Carol Dweck has something to say about the power of “yet”. She and other psychology experts point to the value of working just outside your comfort zone when you’re learning new things. This is a major component of deliberate practice, known for its contribution to achieving new skills. It has to do with the task at hand being difficult enough for the learner that the brain is being appropriately stimulated to cause change at the neural level, but not so challenging that the learner can’t achieve the goal. Achieving the goal is necessary for new neural pathways to develop, but if the task is too easy, you’ll just use the neural pathways you already have, and so will your dog. Being out of your comfort zone is why tasks are difficult, but your comfort zone soon expands to include these new tasks, requiring you to step outside your comfort zone again to learn more. As you continue this process, your growth mindset becomes even more “growthy” – but I digress. When you’re outside your comfort zone, learning something new, by definition you “can’t” do the thing – YET. The power of “yet” is that it negates the dead end created by references to inability. It allows possibility and motivates you to persist with your growth mindset to take further steps toward achievement.

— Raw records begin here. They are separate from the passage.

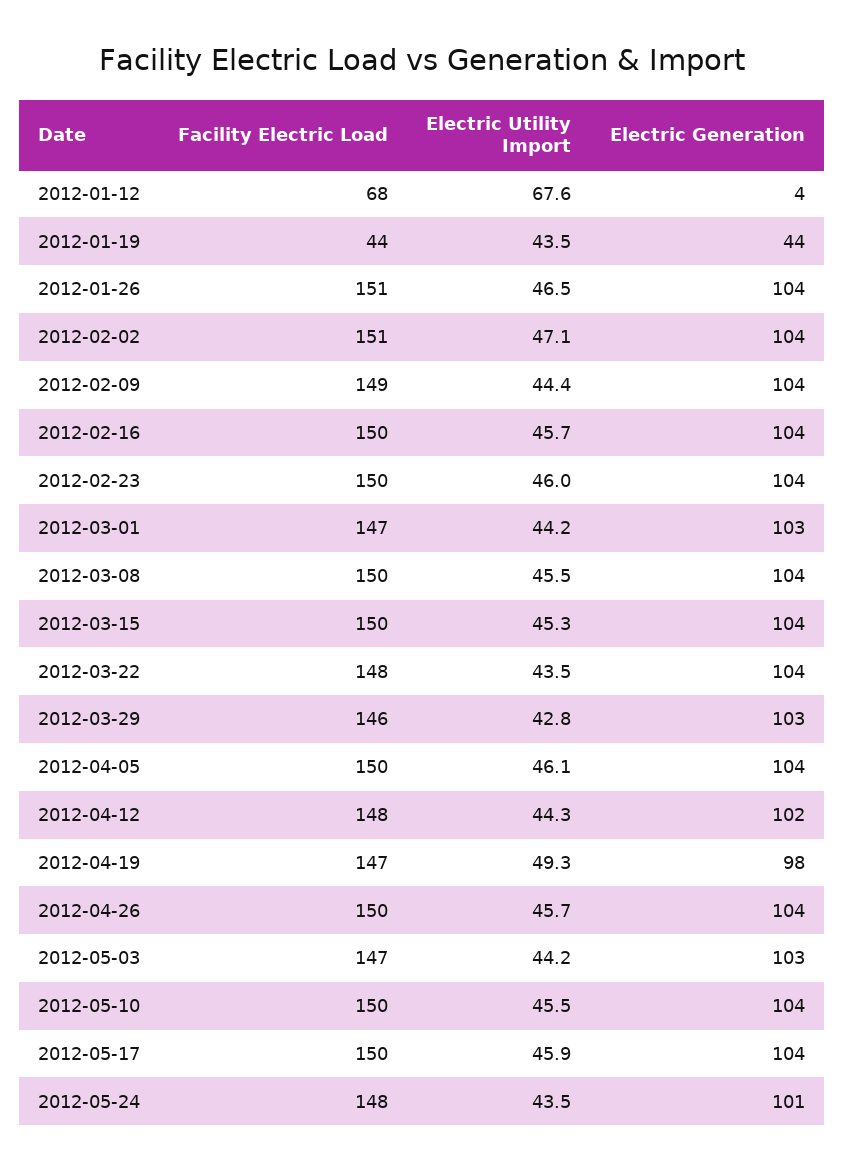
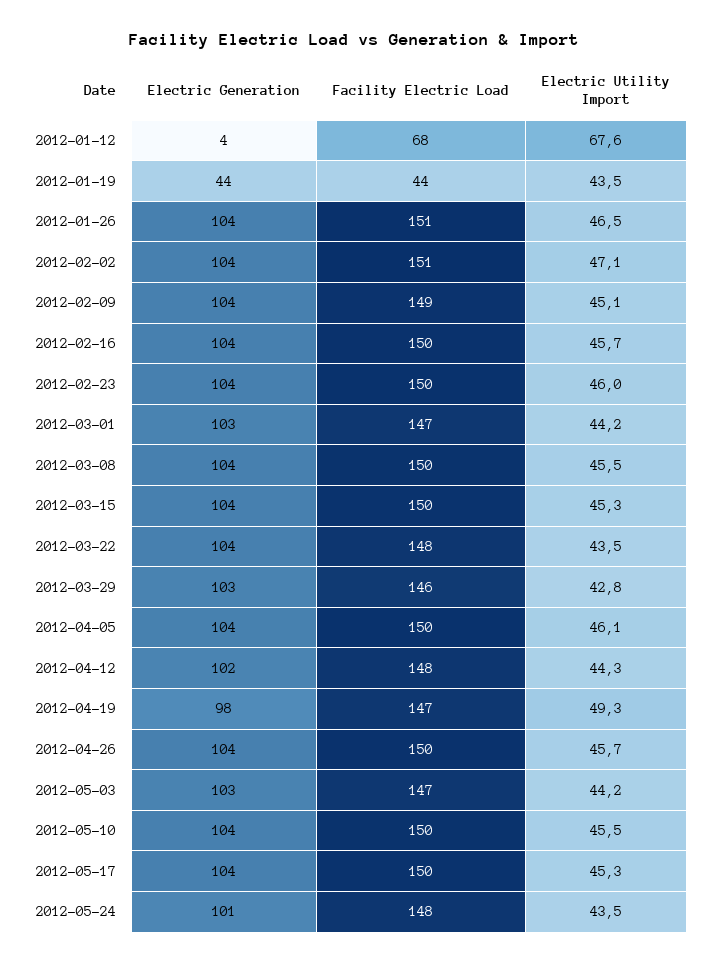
Electric Utility Import, 2012-02-09: 44.4 -> 45.1
Electric Utility Import, 2012-05-17: 45.9 -> 45.3

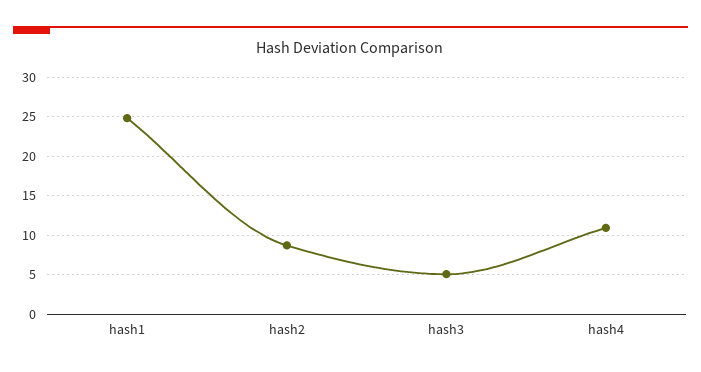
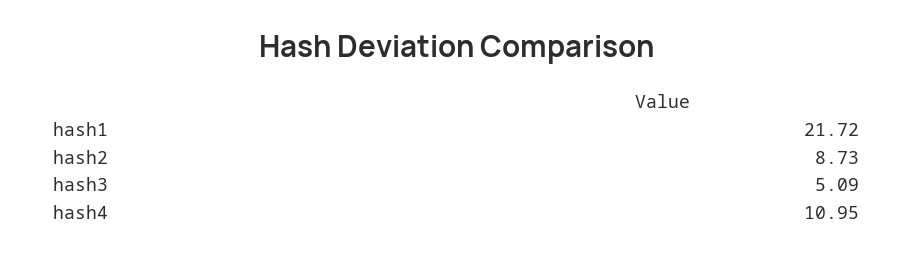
hash1: 25 -> 21.72

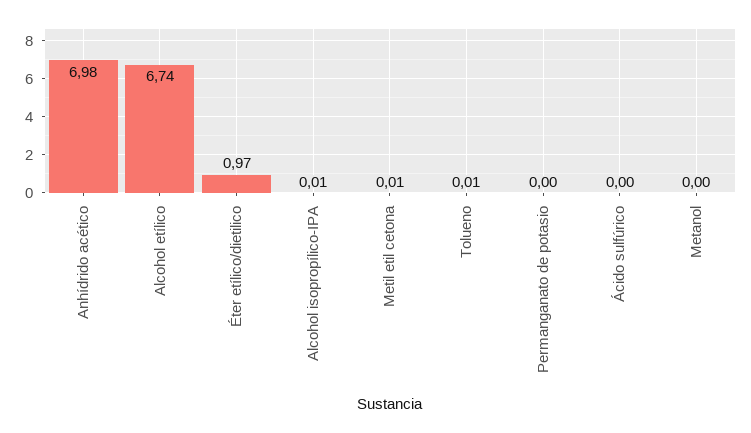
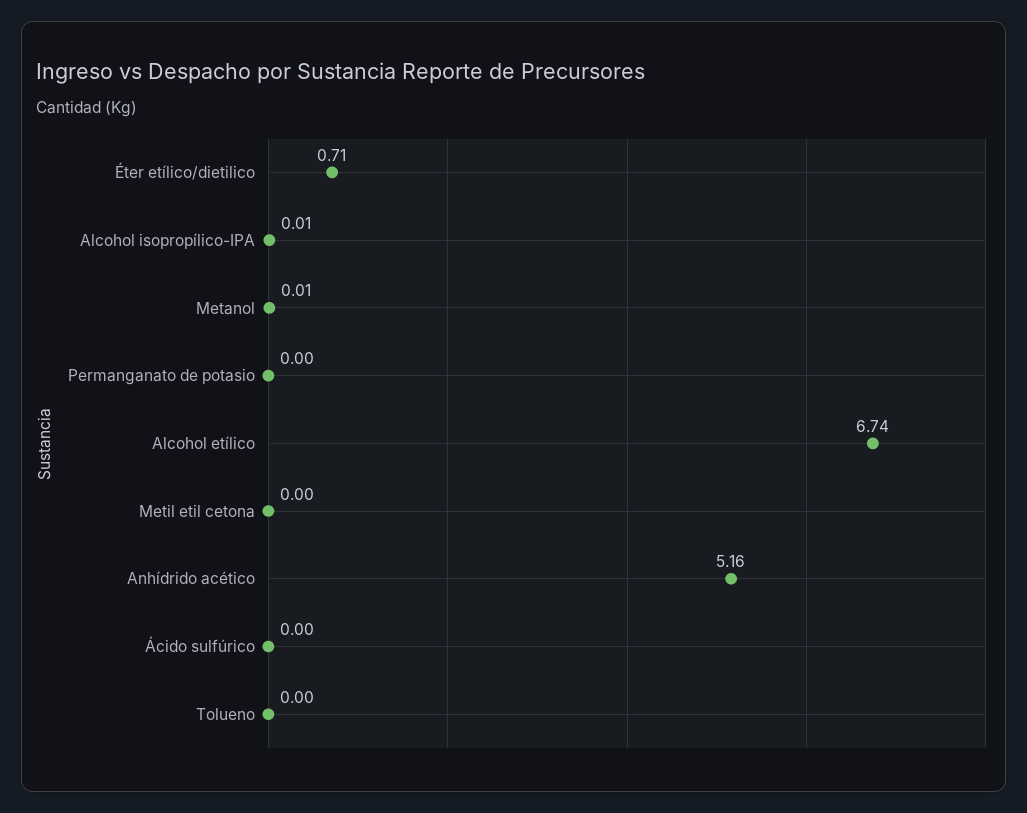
Anhídrido acético: 6.98 -> 5.16
Éter etílico/dietilico: 0.97 -> 0.71
Metil etil cetona: 0.01 -> 0
Tolueno: 0.01 -> 0
Metanol: 0 -> 0.01

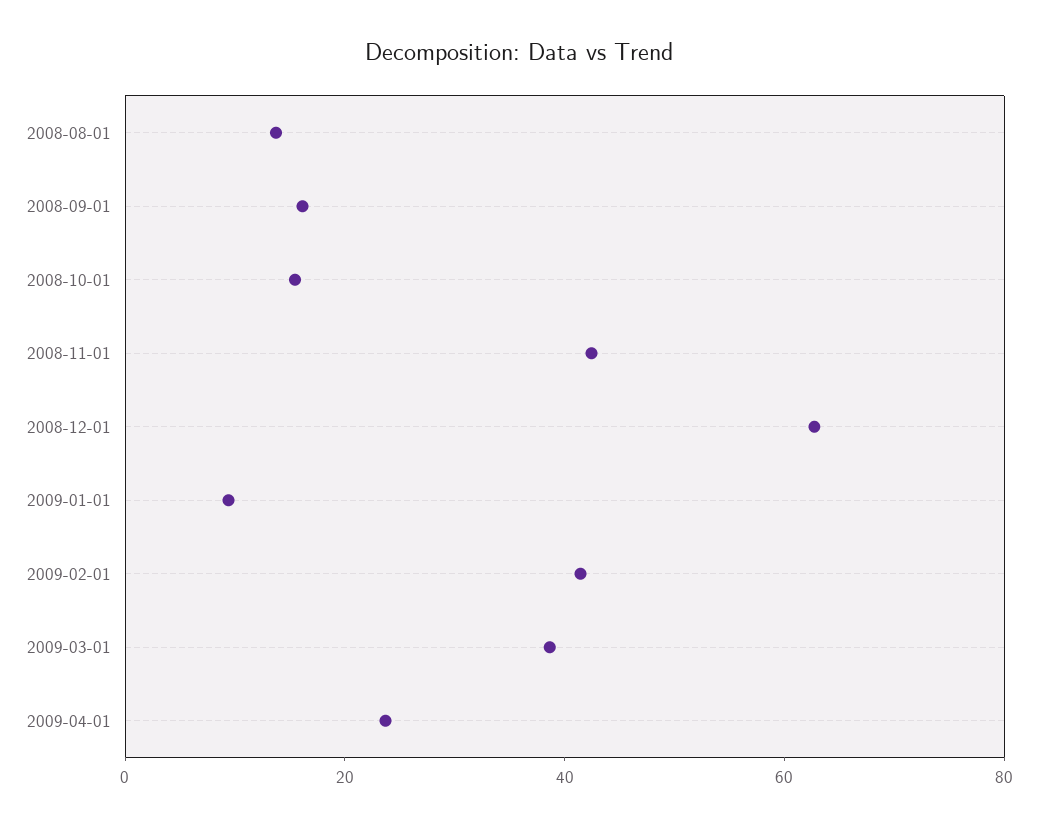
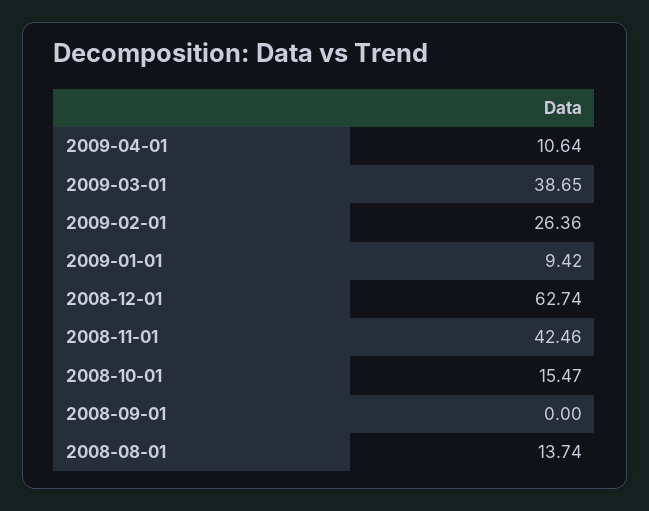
2008-09-01: 15 -> 0
2009-02-01: 40 -> 26.36
2009-04-01: 25 -> 10.64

Vengeance and the Final Ground Rule
One more important thing: in this talk, Carol Dweck refers to a study demonstrating that people with growth mindsets harbor much less vengeance than those with fixed mindsets. Take a listen – it speaks to how people respond to others, in terms of either supporting their success or being jealous and vengeful. This is highly important to animal training. If you think learning is unimportant because everyone is born with all the capabilities they’ll ever have, you’re likely to be kind of angry about how people and animals are because of your lack of control over the situation. You don’t like how they are, they can’t change, and neither can you, so the next phase is jealousy, blame, anger, and maybe feelings of vengefulness. When those feelings are about your dog, they are not leading to long-term happiness for either of you, not to mention the unpleasant techniques vengefulness can lead to. That’s very sad, because it doesn’t have to be that way; and it leads me to Ground Rule #5:
- Perfection is not required! Only a desire and willingness to pursue excellence, to improve status. My students don’t have to have completely formed growth mindsets (heaven knows I’m far from perfect!) but they must have some awareness that something is missing and maybe know that the possibility is out there for them, even if they are unable to fully form it – YET. I’m a life coach in the realm of dog ownership, because dog training is as much about your learning as that of your dog. We develop many human behaviors like advocating for your dog in new or challenging situations, continuing to train throughout your dog’s life (because the benefits are too many to ignore), and becoming your dog’s partner, in addition to the mechanical skills necessary for easy and effective dog training.
“Why waste time proving over and over how great you are, when you could be getting better?”
– Carol Dweck
Ideal Clients, Friends, and Pet Owners
Closing thoughts: The people I describe here are my ideal clients because my teaching and coaching behaviors are reinforced by the successes they are able to achieve through their efforts. Watching them learn and grow and their lives with their dogs transform is one of the most rewarding experiences in my life. These folks also make very good friends, great pet owners, and great adopters if you’re in the world of animal rescue and sheltering. All it really takes is to continually open your mind to the possibilities of being whomever you want to be. As children, we are told we can do that, and it’s true. There’s no guarantee that we’ll become the next president or a famous movie star, but developing ourselves, always getting better, allows the possibility of just about anything.